Trolling, maniac? Come, come, are you actually thinking that any reasonable person could argue against the prevalence of such vile, nefarious crimes as DWB within this community? For shame. But if your head is more comfortable in the sand, why, who am I to argue?
Of course, I've even been accomplice to DWB.
By statistics, any random black person you meet has a 70% chance of being a criminal. Shame about the other 30%. They have to suffer because the other 70% of black US citizens have a criminal past. Or so I've heard.

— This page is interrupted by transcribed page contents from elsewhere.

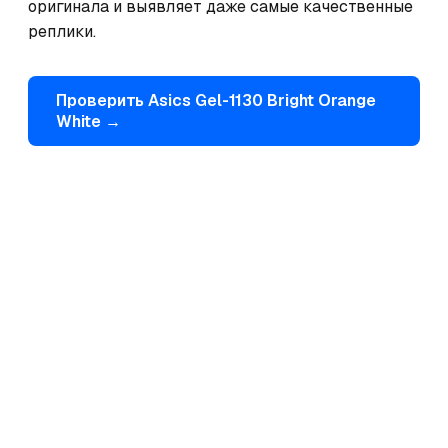
оригинала и выявляет даже самые качественные 
реплики.
Проверить
Asics
Gel-1130 Bright Orange
White
→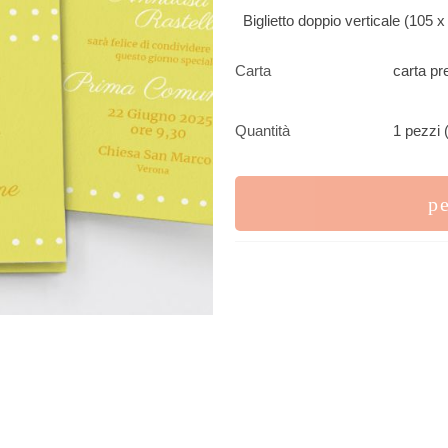
Biglietto doppio verticale (105
Carta
carta pr
Quantità
1 pezzi 
p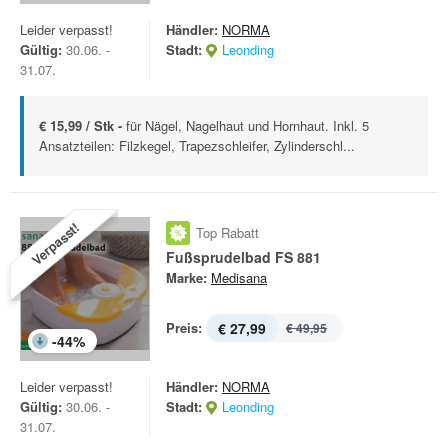
Leider verpasst!
Händler:
NORMA
Gültig:
30.06. -
Stadt:
Leonding
31.07.
€ 15,99 / Stk -
für Nägel, Nagelhaut und Hornhaut. Inkl. 5
Ansatzteilen: Filzkegel, Trapezschleifer, Zylinderschl...
Verpasst!
Top Rabatt
Fußsprudelbad FS 881
Marke:
Medisana
Preis:
€ 27,99
€ 49,95
-
44
%
Leider verpasst!
Händler:
NORMA
Gültig:
30.06. -
Stadt:
Leonding
31.07.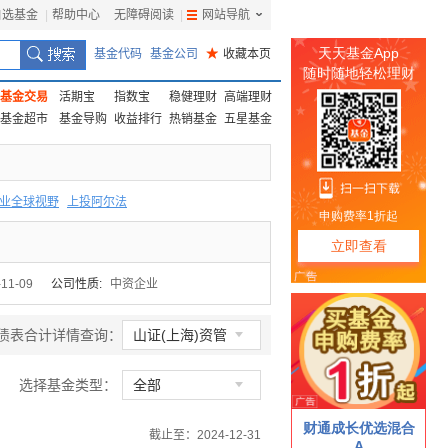
自选基金
|
帮助中心
无障碍阅读
|
网站导航
|
基金代码
基金公司
★
收藏本页
基金交易
活期宝
指数宝
稳健理财
高端理财
基金超市
基金导购
收益排行
热销基金
五星基金
业全球视野
上投阿尔法
F
上投优势
信诚蓝筹
-11-09
公司性质:
中资企业

债表合计详情查询：
山证(上海)资管

选择基金类型：
全部
截止至：2024-12-31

You've heard wrong. This totally and hurtfully false. On his or her
deathbed, an African American man or woman has a less than 15% chance of having ever been convicted of a crime, of any severity, in their entire life -- higher for men, lower for women, but that's true in general for crime rates. Of those who were convicted of a crime, it's overwhelmingly on non-violent offenses, usually drug charges, which are pretty standard fare for gross prison sentences in general in the US. Of those who were arrested on drug charges, it's more than likely to have been small amounts for personal use,
not possession with intent to distribute (drug dealers) or anything sinister like that.

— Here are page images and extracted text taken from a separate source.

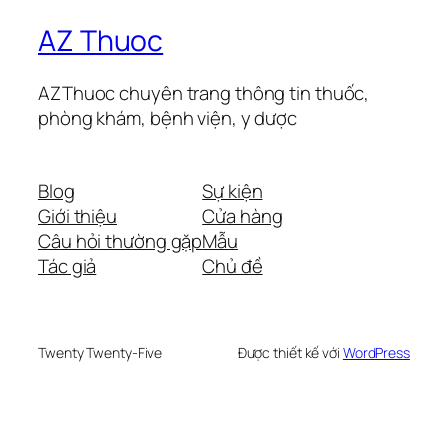
AZ Thuoc
AZThuoc chuyên trang thông tin thuốc,
phòng khám, bệnh viện, y dược
Blog
Sự kiện
Giới thiệu
Cửa hàng
Câu hỏi thường gặp
Mẫu
Tác giả
Chủ đề
Twenty Twenty-Five
Được thiết kế với
WordPress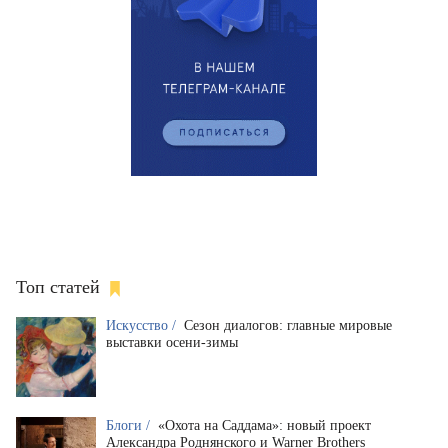
Топ статей
Искусство /
Сезон диалогов: главные мировые
выставки осени-зимы
Блоги /
«Охота на Саддама»: новый проект
Александра Роднянского и Warner Brothers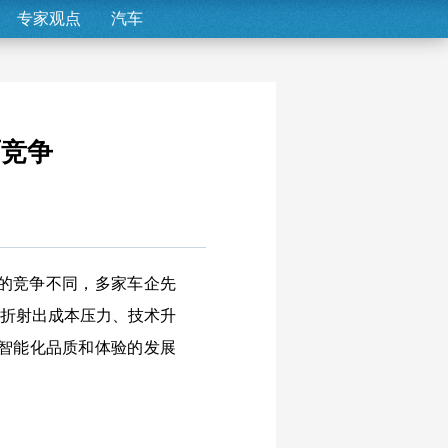
专家观点
汽车
面竞争
的竞争不同，多家车企先
，折射出成本压力、技术升
智能化品质和体验的发展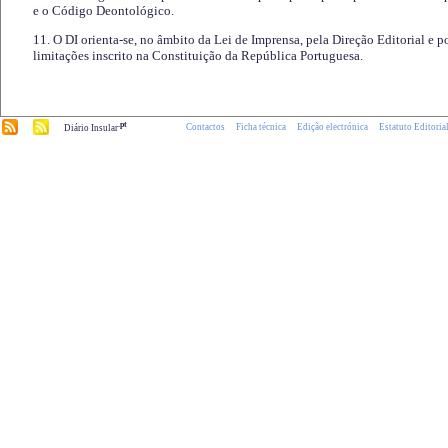
e o Código Deontológico.
11. O DI orienta-se, no âmbito da Lei de Imprensa, pela Direção Editorial e p
limitações inscrito na Constituição da República Portuguesa.
.pt
Contactos
Ficha técnica
Edição electrónica
Estatuto Editoria
Diário Insular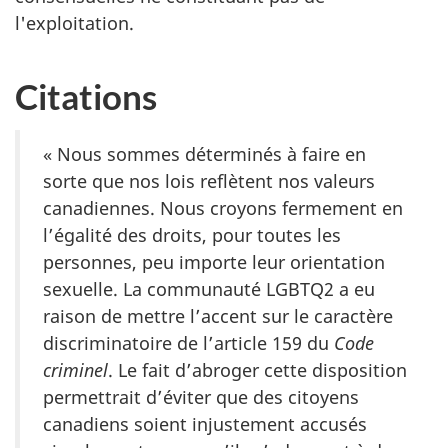
l'exploitation.
Citations
« Nous sommes déterminés à faire en
sorte que nos lois reflètent nos valeurs
canadiennes. Nous croyons fermement en
l’égalité des droits, pour toutes les
personnes, peu importe leur orientation
sexuelle. La communauté LGBTQ2 a eu
raison de mettre l’accent sur le caractère
discriminatoire de l’article 159 du
Code
criminel
. Le fait d’abroger cette disposition
permettrait d’éviter que des citoyens
canadiens soient injustement accusés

The truth is still hurtfully high, and there are several reasons for that. One, African Americans are disproportionately likely to have been born into a community with high amounts of poverty and low quality schools. This is an economic issue that is directly descended from slavery, segregation, and racism. Lingering stereotypes and lies about Black Americans -- which some people wrongly and naively pretend don't exist -- do nothing to help this. Given the choice, who would
you hire for an important, well-paying job? Would it be the guy who you've heard "has a 70% chance of being a criminal"? Seriously. Two, African Americans are at least two to three times as likely to be arrested for minor and drug crimes as White Americans. In fact, while half of the drug arrests in the country are African Americans, they're literally no more likely to actually commit the drug crimes than anyone else. This twists the issue by using the inherent biases of the police to horribly distort crime rates. And
this is why "innocent, unarmed black man is shot by police" is such a serious and dark topic -- because it's extremely
true. Every few years some innocent black guy who gets shot forty times for trying to show ID to a group of plainclothes police officer who thought he "matched the description of a serial rapist".
I grew up traveling around the country to different parts of the US, and spent part of my later years in a mixed race neighborhood in a mixed race school. I also dated a black guy. Of the drug dealers, drug users, shoplifters, sexual harassers, and any of the above that I've known, not one was black.
There are many struggles for the black community in the US, and crime and poverty are indeed among them. But what you've heard is just another of the many comfortable, damaging lies that people use to excuse and explain away their prejudices and racism.